*PROBLEM DESCRIPTION:*
Copying task for the records below: reproduce each one exactly and drop the pictures.

*PROVIDED ENTRIES:*
....

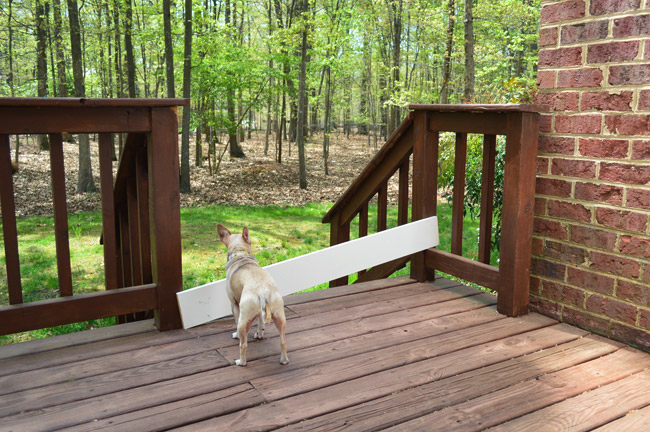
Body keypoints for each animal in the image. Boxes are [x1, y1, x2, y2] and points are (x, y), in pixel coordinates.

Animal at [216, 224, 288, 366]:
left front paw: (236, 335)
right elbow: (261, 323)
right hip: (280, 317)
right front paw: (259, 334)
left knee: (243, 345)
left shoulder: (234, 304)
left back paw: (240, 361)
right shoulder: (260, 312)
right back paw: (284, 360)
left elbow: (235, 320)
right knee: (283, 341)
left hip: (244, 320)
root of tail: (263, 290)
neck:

....

*SOLUTION:*
Body keypoints for each animal in the image. Boxes are [x1, y1, x2, y2] and points are (x, y), in pixel coordinates.

Animal at [216, 224, 288, 366]:
left front paw: (236, 335)
right elbow: (261, 323)
right hip: (280, 317)
right front paw: (259, 334)
left knee: (243, 345)
left shoulder: (234, 304)
left back paw: (240, 361)
right shoulder: (260, 312)
right back paw: (284, 360)
left elbow: (235, 320)
right knee: (283, 341)
left hip: (244, 320)
root of tail: (263, 290)
neck:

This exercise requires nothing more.